Howard Cox from the campaign group FairFuelUK, though, called the plans "clueless" and said it was "a virtue-signalling approach to controlling congestion".

"It's a freedom-of-choice issue. Why should people be forced into situations if they do not want to cycle?" he said. "Again, a local authority is using this idea of reducing congestion as a guise for taking money from our pockets. In Canterbury, there already is a ring road, and if there is a blockage you go out to the ring road and you avoid the blockage."

Canterbury is one of the places proposing new incentives to tackle congestion and climate changeiStock

One of the most contentious points within the Canterbury proposals is the attempt to reduce congestion by closing traffic on roads in the city centre and applying “traffic filters” – license-plate readers that will fine motorists. It wouldn’t be for everyone, as taxis, bikes and delivery vehicles could still use them.

Prominent figures have commented on the growing number of proposals like this one across the world. Controversial commentator Jordan Peterson retweeted a post containing maps of 15 minute-city plans and the caption “It’s already happening…”

He wrote: “The idea that neighbourhoods should be walkable is lovely. The idea that idiot tyrannical bureaucrats can decide by fiat where you're ‘allowed’ to drive is perhaps the worst imaginable perversion of that idea--and, make no mistake, it's part of a well-documented plan.”

The former leader of UKIP, Nigel Farage, labelled the Canterbury plans a “climate lockdown” and a sitting MP also criticised the general notion of 15-minute city plans in the Commons.

Earlier this month, Nick Fletcher MP demanded a “debate on the international socialist concept of so-called 15-minute cities and 20-minute neighbourhoods… Ultra-low emissions zones in their present form do untold economic damage to any city. The second step after these zones will take away personal freedoms as well.”

Regardless of how people feel about the plans, it is easy to see how the idea can divide opinion – especially given the amount of misinformation out there on just about every subject at the moment.

Having everything on our doorsteps sounds pretty idyllic and changes unquestionably need to be made to tackle climate change. It’s also true, though, that people do not like being told what to do when it comes to driving. Changes to the roads which negatively impact drivers will always be met with derision, and while people will certainly not be prevented from travelling from one place to another, the plans like those proposed in Canterbury are designed to make it less convenient to get from A to B in cities for normal motorists.
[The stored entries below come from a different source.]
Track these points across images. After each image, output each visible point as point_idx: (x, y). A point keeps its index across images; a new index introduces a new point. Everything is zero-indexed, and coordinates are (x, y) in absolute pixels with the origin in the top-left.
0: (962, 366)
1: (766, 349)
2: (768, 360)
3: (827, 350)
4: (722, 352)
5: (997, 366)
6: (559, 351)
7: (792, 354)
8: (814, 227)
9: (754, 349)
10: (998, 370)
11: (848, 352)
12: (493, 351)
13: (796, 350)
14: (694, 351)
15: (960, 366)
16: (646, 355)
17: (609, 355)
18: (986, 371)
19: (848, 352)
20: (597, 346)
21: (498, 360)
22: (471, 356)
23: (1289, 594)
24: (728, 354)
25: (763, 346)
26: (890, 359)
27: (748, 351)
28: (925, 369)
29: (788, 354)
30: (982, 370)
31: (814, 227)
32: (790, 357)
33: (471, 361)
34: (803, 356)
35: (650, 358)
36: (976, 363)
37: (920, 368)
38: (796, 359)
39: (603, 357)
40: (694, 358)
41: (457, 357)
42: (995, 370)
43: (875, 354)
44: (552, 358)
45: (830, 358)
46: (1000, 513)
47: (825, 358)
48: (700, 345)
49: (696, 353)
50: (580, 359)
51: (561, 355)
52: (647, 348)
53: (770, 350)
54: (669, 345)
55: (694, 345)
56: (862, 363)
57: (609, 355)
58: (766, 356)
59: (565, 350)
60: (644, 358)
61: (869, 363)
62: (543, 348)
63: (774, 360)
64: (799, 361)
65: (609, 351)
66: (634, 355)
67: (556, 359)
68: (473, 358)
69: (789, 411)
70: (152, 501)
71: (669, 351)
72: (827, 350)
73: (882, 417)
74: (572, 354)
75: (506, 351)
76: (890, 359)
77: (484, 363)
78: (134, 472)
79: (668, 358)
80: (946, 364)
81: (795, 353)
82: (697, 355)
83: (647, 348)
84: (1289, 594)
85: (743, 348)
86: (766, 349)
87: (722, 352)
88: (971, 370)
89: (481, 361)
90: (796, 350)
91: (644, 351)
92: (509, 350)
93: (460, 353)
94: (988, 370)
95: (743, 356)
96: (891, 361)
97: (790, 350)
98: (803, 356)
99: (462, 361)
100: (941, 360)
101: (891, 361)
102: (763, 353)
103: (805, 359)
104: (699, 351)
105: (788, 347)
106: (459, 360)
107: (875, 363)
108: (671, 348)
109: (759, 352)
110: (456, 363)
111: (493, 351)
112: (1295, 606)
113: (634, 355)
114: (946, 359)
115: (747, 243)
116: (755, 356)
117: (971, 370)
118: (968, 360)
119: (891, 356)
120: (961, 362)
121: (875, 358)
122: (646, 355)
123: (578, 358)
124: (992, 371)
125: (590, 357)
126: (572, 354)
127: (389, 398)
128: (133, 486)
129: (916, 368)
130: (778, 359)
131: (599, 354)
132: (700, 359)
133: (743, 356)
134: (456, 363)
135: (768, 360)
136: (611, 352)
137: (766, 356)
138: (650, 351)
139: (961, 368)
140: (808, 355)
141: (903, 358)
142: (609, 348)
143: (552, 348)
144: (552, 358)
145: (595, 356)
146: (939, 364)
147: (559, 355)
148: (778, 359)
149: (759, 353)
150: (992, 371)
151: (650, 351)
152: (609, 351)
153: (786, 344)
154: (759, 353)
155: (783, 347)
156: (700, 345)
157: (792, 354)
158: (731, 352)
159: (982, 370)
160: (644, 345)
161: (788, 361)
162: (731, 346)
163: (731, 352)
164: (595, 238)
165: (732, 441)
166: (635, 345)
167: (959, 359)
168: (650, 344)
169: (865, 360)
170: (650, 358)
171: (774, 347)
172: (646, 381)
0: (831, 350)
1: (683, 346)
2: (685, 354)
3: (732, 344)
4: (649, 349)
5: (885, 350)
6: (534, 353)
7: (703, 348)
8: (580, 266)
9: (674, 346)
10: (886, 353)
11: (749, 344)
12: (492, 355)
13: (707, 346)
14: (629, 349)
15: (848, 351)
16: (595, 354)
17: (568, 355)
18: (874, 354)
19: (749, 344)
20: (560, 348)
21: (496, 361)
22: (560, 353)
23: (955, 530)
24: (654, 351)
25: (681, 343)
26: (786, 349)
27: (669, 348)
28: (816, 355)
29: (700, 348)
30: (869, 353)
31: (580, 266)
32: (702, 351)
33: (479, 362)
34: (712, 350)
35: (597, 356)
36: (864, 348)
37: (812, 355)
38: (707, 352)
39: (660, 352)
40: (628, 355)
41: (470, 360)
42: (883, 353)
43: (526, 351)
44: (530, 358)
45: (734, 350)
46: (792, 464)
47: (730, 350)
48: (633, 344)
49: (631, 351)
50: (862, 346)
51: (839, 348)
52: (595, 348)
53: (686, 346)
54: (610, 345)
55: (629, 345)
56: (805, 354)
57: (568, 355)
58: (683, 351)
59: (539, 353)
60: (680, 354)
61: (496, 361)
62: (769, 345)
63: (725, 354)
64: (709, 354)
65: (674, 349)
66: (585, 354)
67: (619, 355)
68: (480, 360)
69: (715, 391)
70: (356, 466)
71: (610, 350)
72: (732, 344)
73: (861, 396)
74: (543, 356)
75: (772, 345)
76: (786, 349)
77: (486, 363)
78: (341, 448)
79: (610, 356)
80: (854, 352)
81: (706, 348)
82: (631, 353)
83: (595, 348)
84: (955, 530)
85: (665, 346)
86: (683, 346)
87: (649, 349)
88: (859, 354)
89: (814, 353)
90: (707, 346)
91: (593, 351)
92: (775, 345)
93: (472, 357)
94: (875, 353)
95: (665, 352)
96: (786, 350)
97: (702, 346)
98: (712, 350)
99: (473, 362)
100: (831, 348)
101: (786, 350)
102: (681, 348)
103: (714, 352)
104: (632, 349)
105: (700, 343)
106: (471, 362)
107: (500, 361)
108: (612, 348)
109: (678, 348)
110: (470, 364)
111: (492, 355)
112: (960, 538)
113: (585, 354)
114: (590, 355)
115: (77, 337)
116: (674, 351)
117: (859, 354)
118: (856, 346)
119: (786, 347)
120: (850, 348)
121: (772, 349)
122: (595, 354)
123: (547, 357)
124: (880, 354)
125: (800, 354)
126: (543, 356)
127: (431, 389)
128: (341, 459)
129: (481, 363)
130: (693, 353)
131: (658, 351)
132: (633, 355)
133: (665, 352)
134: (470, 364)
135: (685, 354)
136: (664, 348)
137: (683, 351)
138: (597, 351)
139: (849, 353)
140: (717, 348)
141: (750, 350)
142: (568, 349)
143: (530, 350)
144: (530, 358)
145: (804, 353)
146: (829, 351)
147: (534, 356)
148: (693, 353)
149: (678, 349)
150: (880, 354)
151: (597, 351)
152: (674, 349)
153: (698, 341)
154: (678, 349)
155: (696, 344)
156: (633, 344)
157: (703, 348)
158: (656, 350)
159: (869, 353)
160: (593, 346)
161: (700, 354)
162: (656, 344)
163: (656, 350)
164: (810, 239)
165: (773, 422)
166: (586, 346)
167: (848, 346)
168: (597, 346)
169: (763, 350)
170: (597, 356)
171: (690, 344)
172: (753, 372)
That is, after all, the entire point. It is meant to act as a deterrent to encourage people to walk, cycle or take public transport in a bid to tackle emissions in towns and cities.

A change needs to come from somewhere, and the solutions won’t always be popular. Conspiracy theorists and critics might be getting their 15-minutes of fame framing the proposals as the stuff of authoritarian climate lockdown, but this concept could be around for the long haul as city planners look to ease congestion and reduce carbon footprints.